20. S’agissant de la procédure disciplinaire, la circonstance que la saisine du conseil de discipline n’ait finalement pas donné lieu à l’édiction d’une sanction par l’autorité territoriale ne saurait par elle-même constituer un comportement fautif de l’administration alors que la saisine du conseil de discipline et l’avis rendu par celui-ci ont pour objet de permettre à l’employeur d’obtenir un avis sur l’opportunité de sanctionner l’agent. Les griefs invoqués par Mme C tenant à ce que l’avis du conseil de discipline ne lui aurait pas été transmis et à ce que le département des Bouches-du- Rhône n’aurait pas répondu à sa demande de retrait de pièces de la procédure disciplinaire susceptibles de nuire à son image ne sont pas davantage constitutifs de fautes dès lors que de telles obligations n’incombent pas à ce dernier.
21. Enfin, s’agissant de la décision de la collectivité de revenir sur la mobilité de la requérante sur le poste pour lequel elle s’étajt portée candidate, il résulte des points 11 à 14 du présent jugement que le département n’a commis aucune illégalité fautive.
22. Il résulte de ce qui précède que les fautes invoquées ne sont pas établies. Par suite, et sans qu’il soit besoin d’examiner les préjudices invoqués, les conclusions indemnitaires présentées par la requérante doivent être rejetées.
Sur les conclusions à fin d’injonction et d’astreinte :
23. Il résulte de l’ensemble de ce qui précède que les conclusions présentées à fin d’injonction tendant à ce que le département des Bouches-du-Rhône réintègre Mme C dans ses fonctions et reconstitue sa carrière doivent être également rejetées.
Sur les frais d’instance :
24. Les dispositions de l’article L. 761-1 du code de justice administrative font obstacle à ce que soit mise à la charge du département des Bouches-du-Rhône, qui n’est pas, dans les présentes instances, la partie perdante, les sommes dont Mme C demande le versement au titre des frais exposés et non compris dans les dépens.

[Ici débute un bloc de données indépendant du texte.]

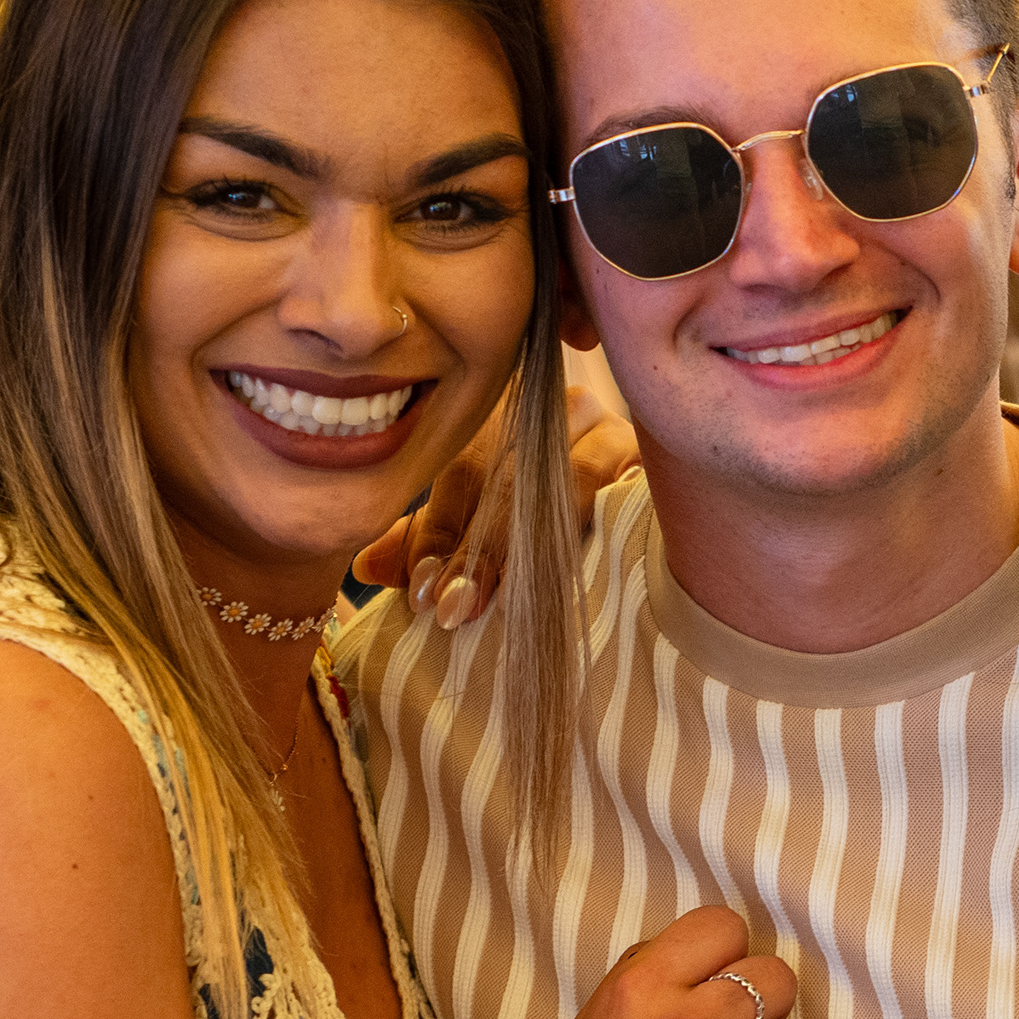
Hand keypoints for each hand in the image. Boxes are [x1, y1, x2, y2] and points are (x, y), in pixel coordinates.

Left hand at [350, 382, 632, 625]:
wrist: (652, 513)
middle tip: (451, 607)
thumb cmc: (542, 526)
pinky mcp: (645, 457)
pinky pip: (614, 489)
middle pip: (510, 477)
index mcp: (503, 417)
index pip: (464, 468)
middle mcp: (551, 411)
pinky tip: (561, 571)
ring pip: (561, 482)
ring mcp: (606, 428)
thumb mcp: (474, 531)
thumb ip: (423, 542)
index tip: (421, 594)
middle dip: (477, 553)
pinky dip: (584, 530)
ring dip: (527, 548)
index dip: (440, 534)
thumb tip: (366, 567)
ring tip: (495, 601)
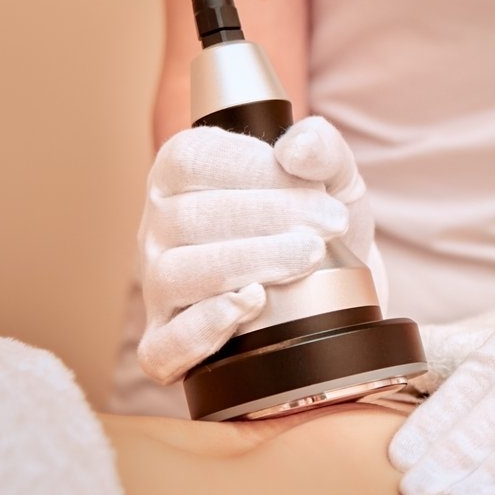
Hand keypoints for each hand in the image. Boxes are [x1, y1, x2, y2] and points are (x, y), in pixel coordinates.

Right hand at [136, 116, 377, 383]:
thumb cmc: (318, 225)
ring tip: (308, 259)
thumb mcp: (333, 177)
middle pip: (188, 218)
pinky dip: (203, 330)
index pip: (193, 161)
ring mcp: (157, 289)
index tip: (317, 191)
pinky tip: (251, 306)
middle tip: (329, 226)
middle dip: (267, 219)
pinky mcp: (165, 344)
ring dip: (248, 264)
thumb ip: (323, 149)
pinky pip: (162, 346)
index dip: (255, 171)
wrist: (337, 291)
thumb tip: (297, 148)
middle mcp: (158, 230)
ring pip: (176, 275)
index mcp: (180, 175)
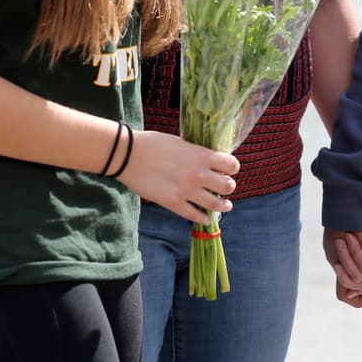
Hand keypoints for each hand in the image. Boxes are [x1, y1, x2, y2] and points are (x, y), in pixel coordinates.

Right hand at [119, 131, 238, 224]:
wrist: (129, 155)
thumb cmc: (153, 143)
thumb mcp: (182, 142)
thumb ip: (196, 153)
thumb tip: (208, 160)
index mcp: (202, 155)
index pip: (231, 165)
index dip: (232, 168)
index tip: (229, 170)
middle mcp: (199, 174)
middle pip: (228, 186)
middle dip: (229, 187)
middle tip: (225, 187)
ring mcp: (187, 191)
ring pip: (216, 204)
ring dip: (223, 205)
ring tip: (224, 205)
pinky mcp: (173, 203)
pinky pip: (195, 216)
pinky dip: (203, 218)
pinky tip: (205, 218)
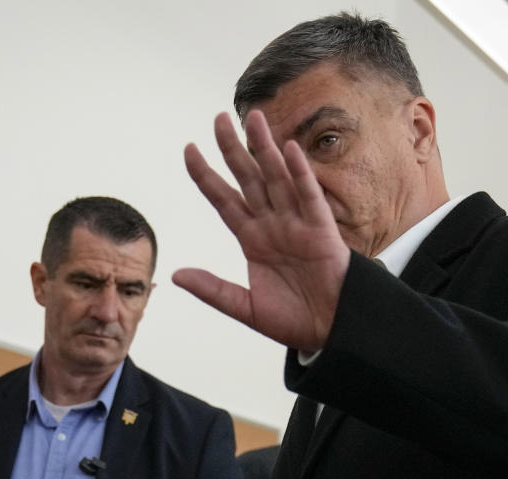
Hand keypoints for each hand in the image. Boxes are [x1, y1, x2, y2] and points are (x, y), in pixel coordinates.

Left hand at [173, 110, 349, 352]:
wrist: (331, 331)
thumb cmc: (293, 320)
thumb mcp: (245, 308)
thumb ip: (213, 289)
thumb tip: (176, 274)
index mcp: (252, 240)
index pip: (224, 200)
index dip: (206, 175)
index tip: (189, 149)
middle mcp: (272, 225)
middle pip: (248, 179)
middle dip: (233, 150)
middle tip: (218, 119)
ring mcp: (297, 224)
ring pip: (277, 179)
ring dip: (265, 149)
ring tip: (253, 118)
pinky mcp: (322, 231)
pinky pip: (310, 197)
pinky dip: (300, 174)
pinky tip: (289, 150)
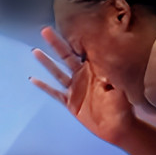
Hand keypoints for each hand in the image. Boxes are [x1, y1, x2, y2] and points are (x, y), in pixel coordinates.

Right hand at [32, 28, 141, 146]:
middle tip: (45, 30)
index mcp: (96, 71)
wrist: (118, 127)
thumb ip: (112, 78)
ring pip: (57, 72)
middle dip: (56, 44)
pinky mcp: (70, 102)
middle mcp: (83, 77)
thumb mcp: (119, 90)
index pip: (83, 52)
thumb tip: (106, 66)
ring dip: (46, 62)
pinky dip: (45, 87)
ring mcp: (75, 89)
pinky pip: (55, 93)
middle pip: (66, 57)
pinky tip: (33, 79)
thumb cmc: (122, 107)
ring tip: (35, 51)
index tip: (67, 27)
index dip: (75, 40)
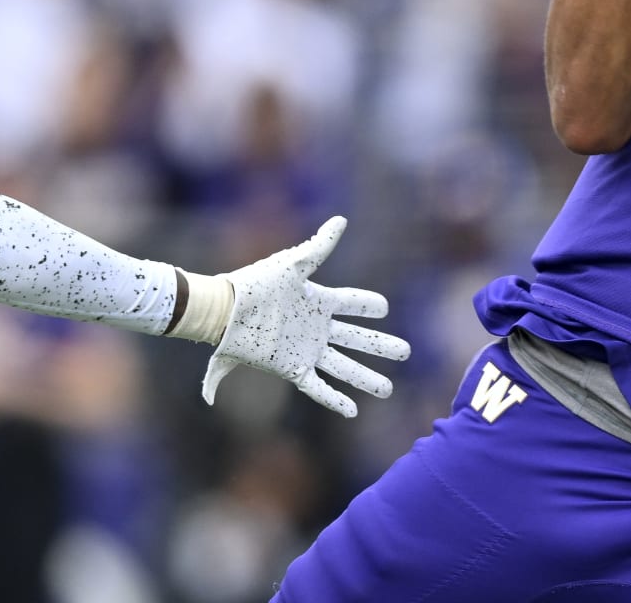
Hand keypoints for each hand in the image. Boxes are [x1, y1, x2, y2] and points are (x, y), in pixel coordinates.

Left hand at [201, 217, 410, 417]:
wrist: (224, 311)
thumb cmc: (254, 284)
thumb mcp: (292, 264)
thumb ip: (319, 246)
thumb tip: (342, 220)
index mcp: (318, 302)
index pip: (352, 303)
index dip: (368, 305)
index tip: (384, 308)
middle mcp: (316, 328)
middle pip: (357, 340)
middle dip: (381, 347)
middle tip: (406, 352)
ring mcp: (305, 350)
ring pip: (344, 367)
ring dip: (366, 378)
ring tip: (387, 390)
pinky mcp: (291, 369)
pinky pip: (318, 387)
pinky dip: (335, 400)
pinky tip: (352, 411)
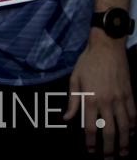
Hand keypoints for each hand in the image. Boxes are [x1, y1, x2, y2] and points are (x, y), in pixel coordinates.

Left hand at [65, 32, 135, 155]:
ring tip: (124, 152)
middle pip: (109, 131)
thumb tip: (67, 118)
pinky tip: (132, 134)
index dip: (91, 142)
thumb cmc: (87, 62)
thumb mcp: (74, 80)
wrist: (107, 48)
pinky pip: (133, 115)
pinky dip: (134, 126)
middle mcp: (106, 101)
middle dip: (109, 147)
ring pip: (125, 126)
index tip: (91, 151)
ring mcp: (120, 99)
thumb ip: (73, 101)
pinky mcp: (130, 94)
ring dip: (125, 141)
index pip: (90, 127)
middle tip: (109, 158)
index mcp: (89, 98)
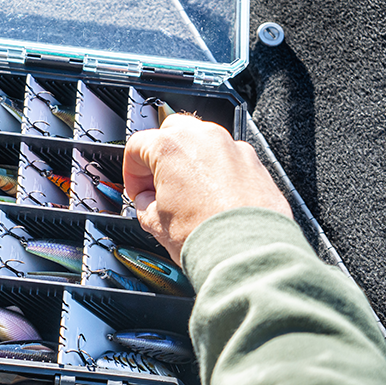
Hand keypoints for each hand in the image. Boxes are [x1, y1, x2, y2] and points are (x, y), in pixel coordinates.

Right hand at [123, 114, 292, 263]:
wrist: (247, 252)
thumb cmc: (206, 236)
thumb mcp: (154, 222)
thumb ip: (144, 202)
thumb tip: (148, 201)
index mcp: (170, 146)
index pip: (136, 146)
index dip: (131, 173)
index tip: (137, 191)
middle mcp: (203, 137)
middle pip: (170, 132)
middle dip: (161, 157)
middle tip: (158, 187)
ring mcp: (232, 147)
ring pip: (201, 142)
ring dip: (189, 161)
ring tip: (187, 195)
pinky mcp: (254, 161)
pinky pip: (227, 158)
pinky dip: (217, 172)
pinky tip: (213, 199)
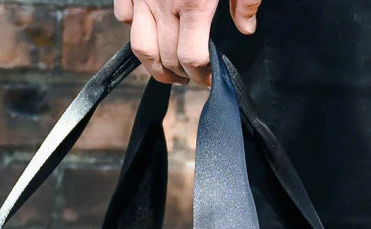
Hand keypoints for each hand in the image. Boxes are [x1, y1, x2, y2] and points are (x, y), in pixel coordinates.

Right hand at [113, 0, 260, 86]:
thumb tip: (247, 28)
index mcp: (195, 4)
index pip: (191, 59)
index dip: (201, 75)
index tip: (209, 78)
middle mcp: (164, 4)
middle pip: (167, 59)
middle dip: (181, 75)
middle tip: (192, 77)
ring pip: (140, 46)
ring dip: (154, 65)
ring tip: (168, 69)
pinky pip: (123, 14)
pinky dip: (132, 26)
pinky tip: (149, 28)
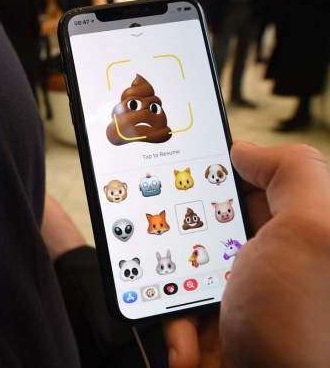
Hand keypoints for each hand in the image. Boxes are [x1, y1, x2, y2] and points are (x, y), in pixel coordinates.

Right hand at [164, 141, 329, 366]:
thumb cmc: (309, 335)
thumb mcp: (316, 235)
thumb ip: (293, 174)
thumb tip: (247, 149)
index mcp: (299, 232)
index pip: (254, 180)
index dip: (218, 168)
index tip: (184, 162)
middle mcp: (273, 261)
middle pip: (208, 217)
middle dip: (182, 226)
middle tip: (179, 236)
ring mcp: (241, 296)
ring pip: (182, 260)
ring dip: (169, 276)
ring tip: (181, 293)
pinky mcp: (215, 327)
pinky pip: (174, 304)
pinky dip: (170, 319)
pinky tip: (190, 336)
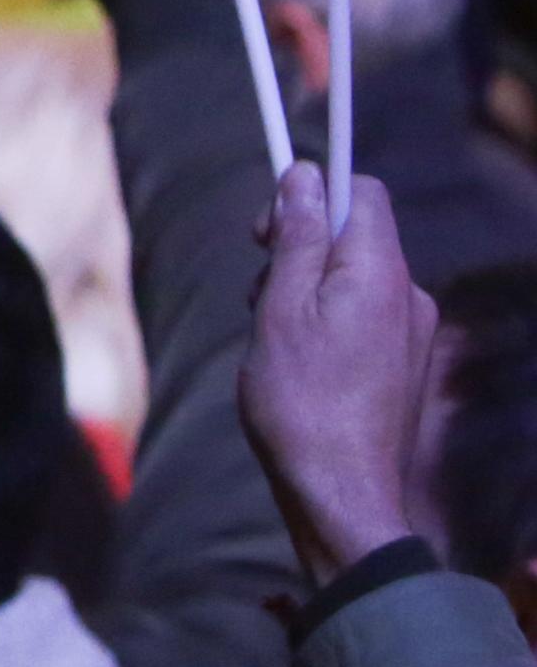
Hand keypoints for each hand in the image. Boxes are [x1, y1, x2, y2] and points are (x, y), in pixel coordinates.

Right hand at [245, 162, 438, 584]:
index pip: (361, 192)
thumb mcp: (280, 307)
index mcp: (381, 274)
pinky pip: (363, 316)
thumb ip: (297, 237)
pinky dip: (325, 320)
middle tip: (254, 289)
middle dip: (300, 246)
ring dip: (306, 288)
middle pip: (354, 235)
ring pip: (353, 278)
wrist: (339, 491)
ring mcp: (412, 333)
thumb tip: (304, 175)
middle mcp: (409, 296)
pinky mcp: (405, 365)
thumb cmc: (301, 399)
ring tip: (271, 334)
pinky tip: (297, 361)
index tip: (264, 229)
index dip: (310, 192)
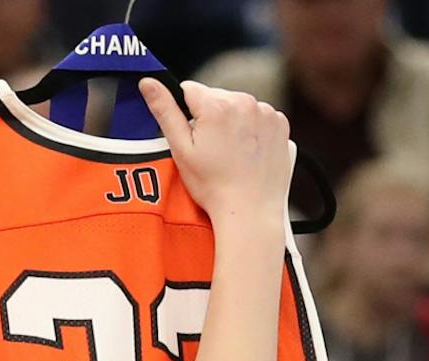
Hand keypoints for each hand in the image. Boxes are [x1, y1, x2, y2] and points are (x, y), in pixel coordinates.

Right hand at [141, 79, 290, 228]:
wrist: (251, 209)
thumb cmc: (212, 185)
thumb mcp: (181, 149)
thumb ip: (164, 110)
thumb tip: (148, 81)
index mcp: (217, 105)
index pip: (189, 90)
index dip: (185, 113)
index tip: (192, 137)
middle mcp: (245, 101)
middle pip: (216, 97)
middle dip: (209, 116)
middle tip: (210, 150)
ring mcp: (266, 112)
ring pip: (238, 106)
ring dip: (232, 122)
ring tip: (230, 154)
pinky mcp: (281, 123)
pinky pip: (259, 117)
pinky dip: (252, 130)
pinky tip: (247, 153)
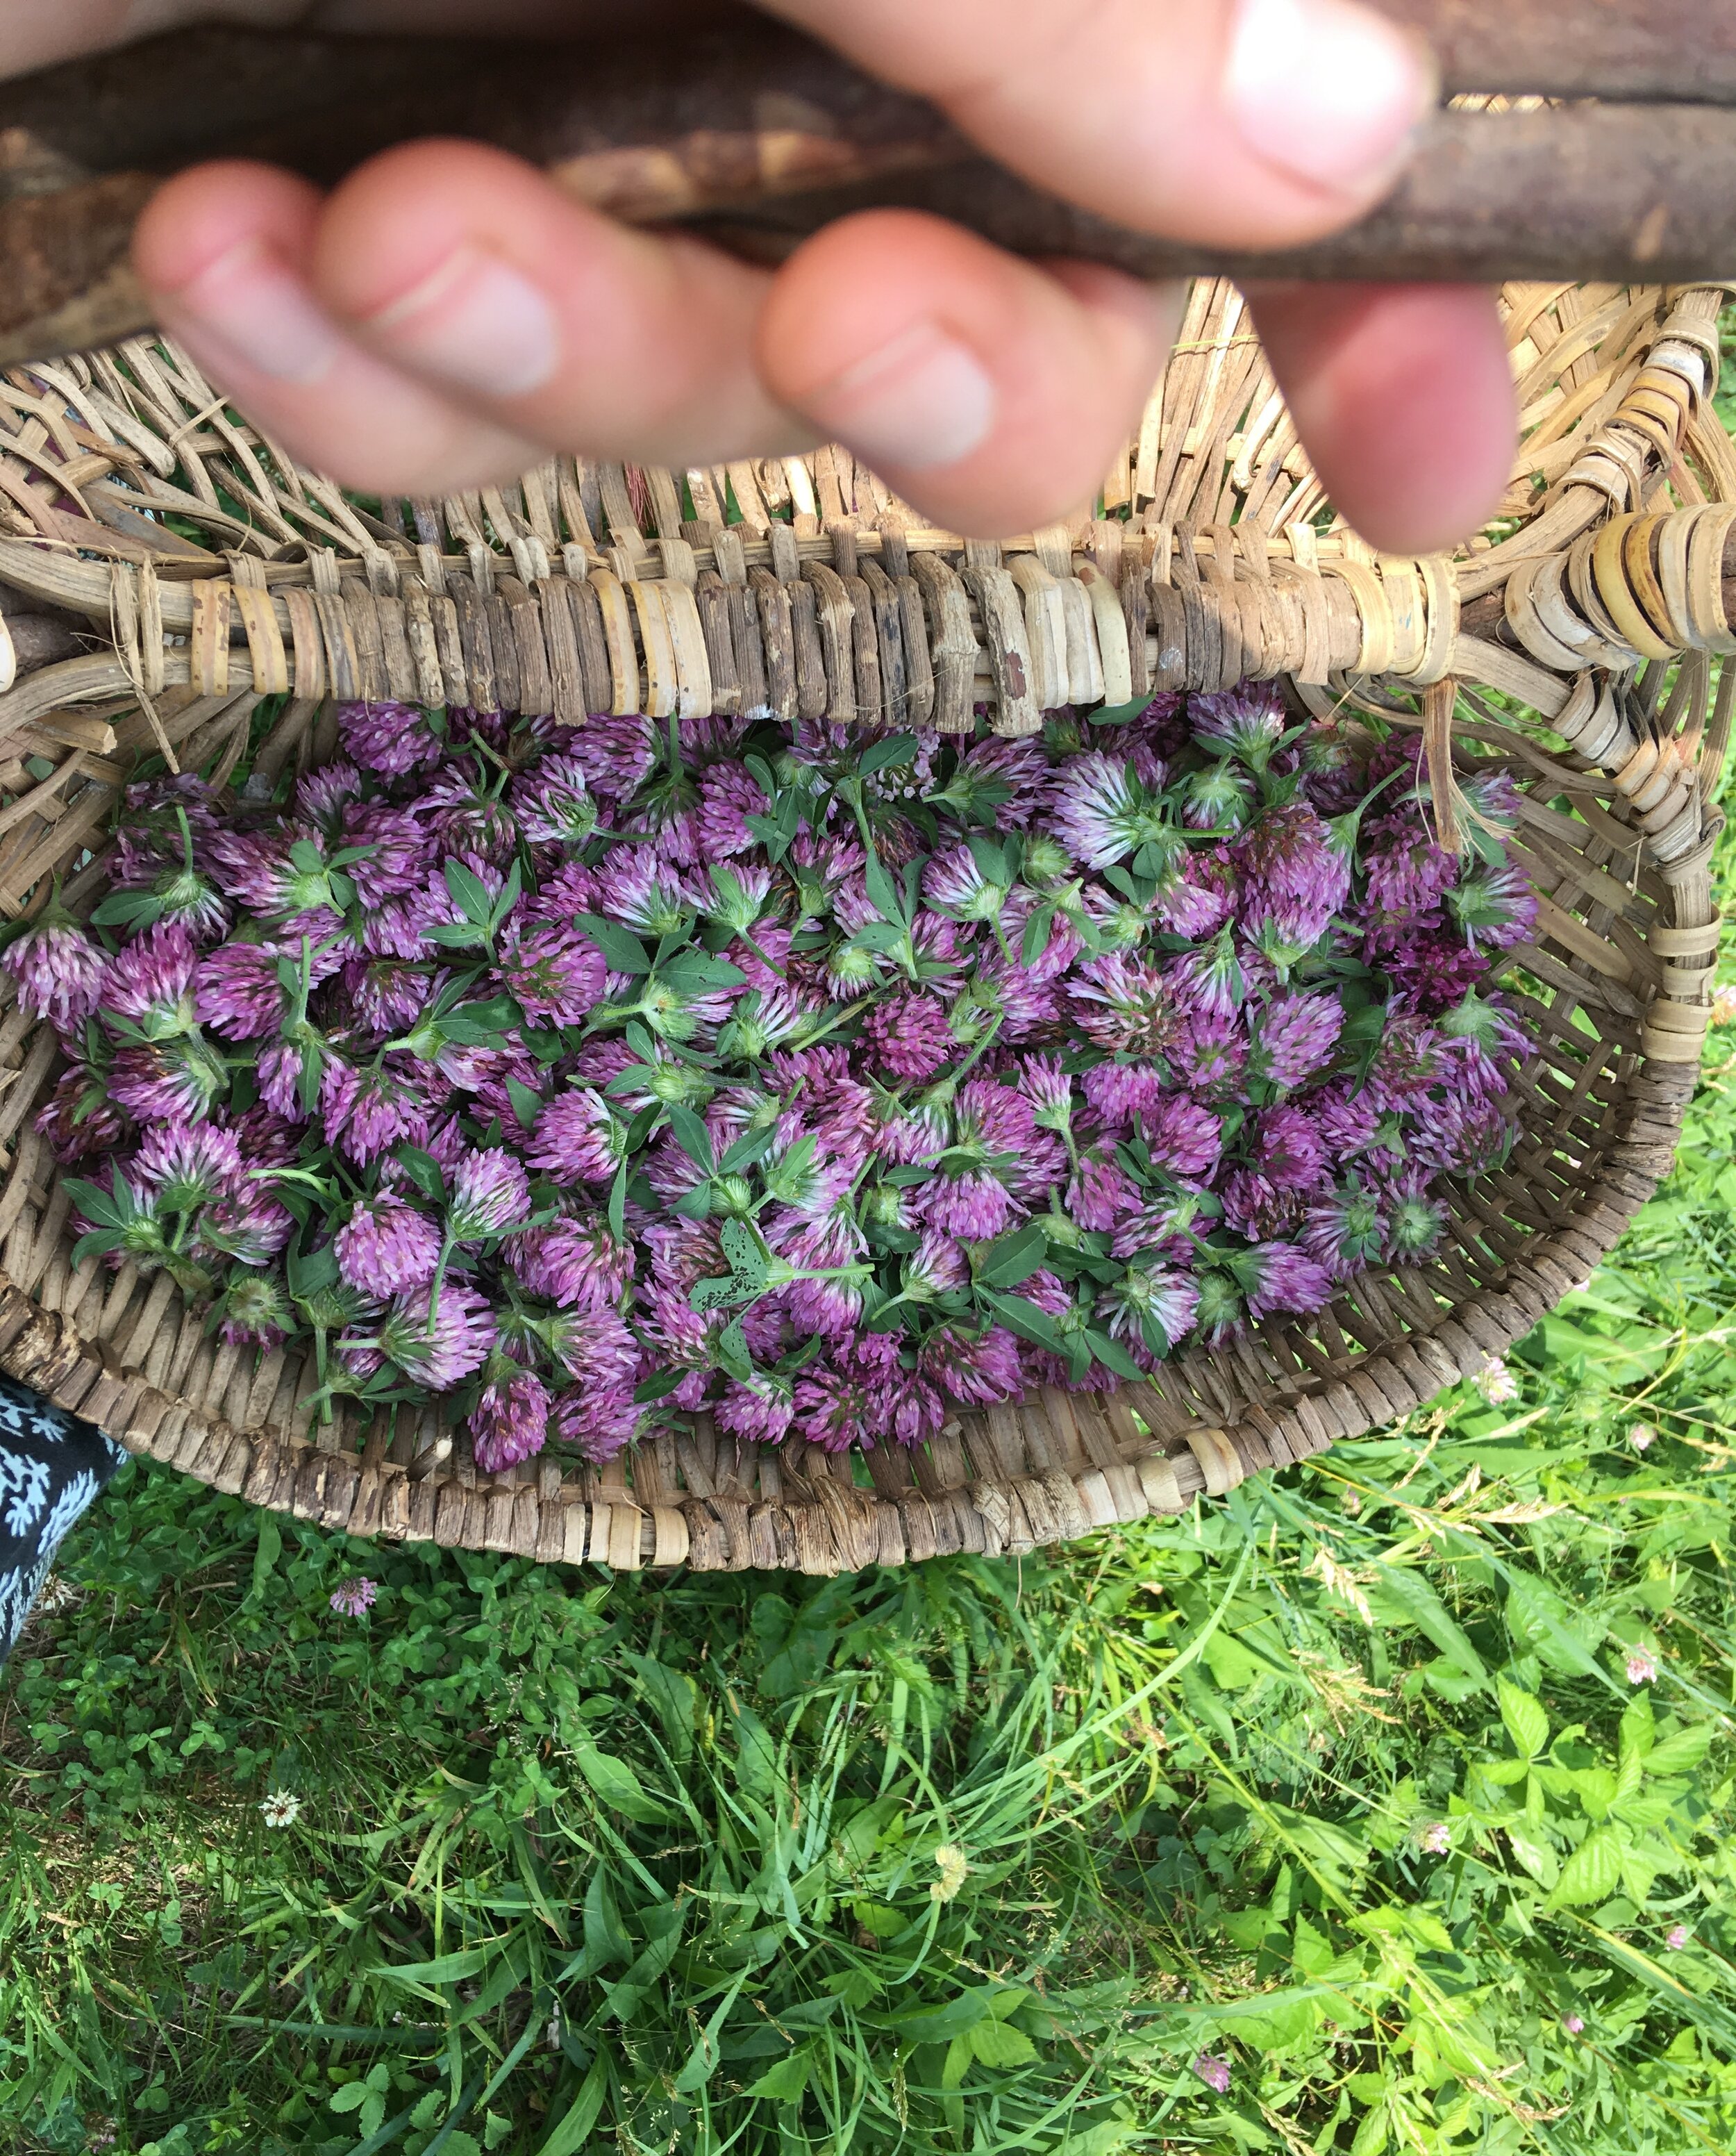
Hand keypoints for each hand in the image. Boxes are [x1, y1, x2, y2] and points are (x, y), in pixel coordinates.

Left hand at [12, 2, 1515, 550]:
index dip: (1362, 281)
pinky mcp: (398, 209)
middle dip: (946, 379)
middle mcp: (821, 7)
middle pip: (1011, 314)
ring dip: (569, 359)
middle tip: (849, 330)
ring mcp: (606, 115)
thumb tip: (1336, 140)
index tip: (1417, 464)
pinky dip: (359, 375)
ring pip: (706, 393)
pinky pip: (454, 411)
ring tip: (394, 227)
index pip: (1228, 73)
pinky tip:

En revanche, il y a lieu, dans les circonstances de l’espèce, de mettre à la charge de Mme C une somme de 700 euros à verser au département des Bouches-du-Rhône sur le fondement des mêmes dispositions.
D E C I D E :
Article 1er : Les requêtes de Mme C sont rejetées.
Article 2 : Mme C versera au département des Bouches-du-Rhône la somme de 700 euros en application des dispositions de l’article L. 761-1 du code de justice administrative.
Article 3 : Le présent jugement sera notifié à Mme E C et au département des Bouches-du-Rhône.
Délibéré après l’audience du 5 juin 2025, à laquelle siégeaient :
Mme Hameline, présidente,
Mme Le Mestric, première conseillère,
Mme Gaspard-Truc, première conseillère.
Rendu public par mise à disposition au greffe le 16 juillet 2025.
La rapporteure,
signé
F. Le Mestric
La présidente,
signé
M. L. Hameline
La greffière
signé
B. Marquet
La République mande et ordonne au préfet des Bouches-du-Rhône en ce qui le concerne ou à tous commissaires de justice à ce requis en ce qui concerne les voies de droit commun contre les parties privées, de pourvoir à l’exécution de la présente décision.